L'articolo 61 della Costituzione prescrive un periodo massimo di 70 giorni di tempo tra il voto e lo scioglimento delle Camere da parte del Capo dello Stato, il quale firma un decreto presidenziale per indire i comizi elettorali «non più tardi del 45° giorno antecedente quello dalla votazione». Semplificando, questo vuol dire che tra lo scioglimento della Camere e il voto possono passare un massimo di 70 giorni e un minimo di 45.
L'esperienza ormai consolidata della poderosa macchina elettorale del Viminale insegna che mediamente i preparativi durano 55 giorni: ed è questa, infatti, la misura calibrata che si considera al Quirinale per la firma del decreto presidenziale che necessariamente deve seguire lo scioglimento delle Camere.
Applicata ai giorni tribolati del governo Conte, la formula ci condurrebbe a due scenari.
Il primo è del tutto teorico e altamente improbabile: mancata risposta dei vicepremier Salvini e Di Maio all'ultimatum lanciato dal presidente Conte, dimissioni immediate del premier, scioglimento delle Camere, voto a fine luglio, magari domenica 28 luglio con mezza Italia lontana dalla residenza anagrafica dove si vota.
A parte che una crisi parlamentare (con richiesta di un voto di fiducia davanti alle Camere) richiederebbe altro tempo che farebbe slittare l'intera macchina elettorale a domenica 4 agosto, è inimmaginabile (per il Quirinale ma anche per i partiti) creare le precondizioni per un'astensione da record. Il secondo scenario, possibile ma per niente scontato, porta alle elezioni politiche a settembre (15, 22 o 29 le date possibili).
Il governo, però, dovrebbe vivacchiare ancora un mese e mezzo, se non due, con il preciso intento (chiesto dall' Europa e sottoposto alla alta vigilanza dal Colle) di provare a raddrizzare i conti pubblici per dare un segnale preciso a chi ci sta tenendo sotto osservazione ventilando la procedura di infrazione per debito eccessivo.

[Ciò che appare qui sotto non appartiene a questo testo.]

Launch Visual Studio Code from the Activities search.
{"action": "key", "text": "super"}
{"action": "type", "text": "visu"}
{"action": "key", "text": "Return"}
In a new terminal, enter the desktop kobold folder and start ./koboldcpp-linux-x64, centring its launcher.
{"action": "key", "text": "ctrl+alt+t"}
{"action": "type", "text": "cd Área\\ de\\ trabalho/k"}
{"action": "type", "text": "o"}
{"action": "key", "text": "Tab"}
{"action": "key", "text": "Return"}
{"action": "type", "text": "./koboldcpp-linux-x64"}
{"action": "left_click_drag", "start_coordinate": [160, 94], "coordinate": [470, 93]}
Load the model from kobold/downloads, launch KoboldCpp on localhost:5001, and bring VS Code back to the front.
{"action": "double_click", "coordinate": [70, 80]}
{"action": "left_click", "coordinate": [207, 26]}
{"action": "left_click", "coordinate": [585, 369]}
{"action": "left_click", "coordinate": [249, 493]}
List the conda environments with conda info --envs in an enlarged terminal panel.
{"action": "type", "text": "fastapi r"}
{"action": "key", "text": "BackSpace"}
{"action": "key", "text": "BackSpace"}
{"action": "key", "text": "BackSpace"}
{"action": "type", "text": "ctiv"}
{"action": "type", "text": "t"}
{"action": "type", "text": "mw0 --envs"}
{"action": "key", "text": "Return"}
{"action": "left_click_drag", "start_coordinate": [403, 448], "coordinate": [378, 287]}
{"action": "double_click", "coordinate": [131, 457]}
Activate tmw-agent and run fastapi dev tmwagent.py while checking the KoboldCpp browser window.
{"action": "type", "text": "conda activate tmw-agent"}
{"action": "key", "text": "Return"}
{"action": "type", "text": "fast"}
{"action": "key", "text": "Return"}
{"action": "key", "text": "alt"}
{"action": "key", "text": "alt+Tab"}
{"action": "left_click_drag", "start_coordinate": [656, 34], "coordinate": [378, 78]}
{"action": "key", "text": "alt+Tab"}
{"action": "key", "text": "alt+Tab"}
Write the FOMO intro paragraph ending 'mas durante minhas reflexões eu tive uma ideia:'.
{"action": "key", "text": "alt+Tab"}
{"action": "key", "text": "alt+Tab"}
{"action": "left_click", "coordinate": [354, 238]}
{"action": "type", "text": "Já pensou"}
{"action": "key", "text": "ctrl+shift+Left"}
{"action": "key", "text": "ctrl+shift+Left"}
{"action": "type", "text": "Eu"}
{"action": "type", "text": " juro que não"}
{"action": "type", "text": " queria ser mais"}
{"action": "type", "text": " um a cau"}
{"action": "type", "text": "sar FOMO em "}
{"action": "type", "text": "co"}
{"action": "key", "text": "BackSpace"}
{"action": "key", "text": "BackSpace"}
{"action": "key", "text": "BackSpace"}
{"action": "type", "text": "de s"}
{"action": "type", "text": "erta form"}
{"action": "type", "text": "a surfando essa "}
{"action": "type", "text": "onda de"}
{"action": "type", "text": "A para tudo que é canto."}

Da qui a fine luglio, dunque, il governo in carica destinato a liquefarsi sotto il sole in piena estate, metterebbe mano a una «pre-manovra» di alcune decine di miliardi per rassicurare i mercati e la Ue. C' è da scommettere, però, che un' operazione così congeniata sarebbe accompagnata soltanto dalle impronte digitali e dalle fotografie di riconoscimento del premier Giuseppe Conte e del ministro dell' Economia Giovanni Tria: i due infatti sarebbero «sacrificabili» in quanto non hanno partiti ed elettori cui rispondere.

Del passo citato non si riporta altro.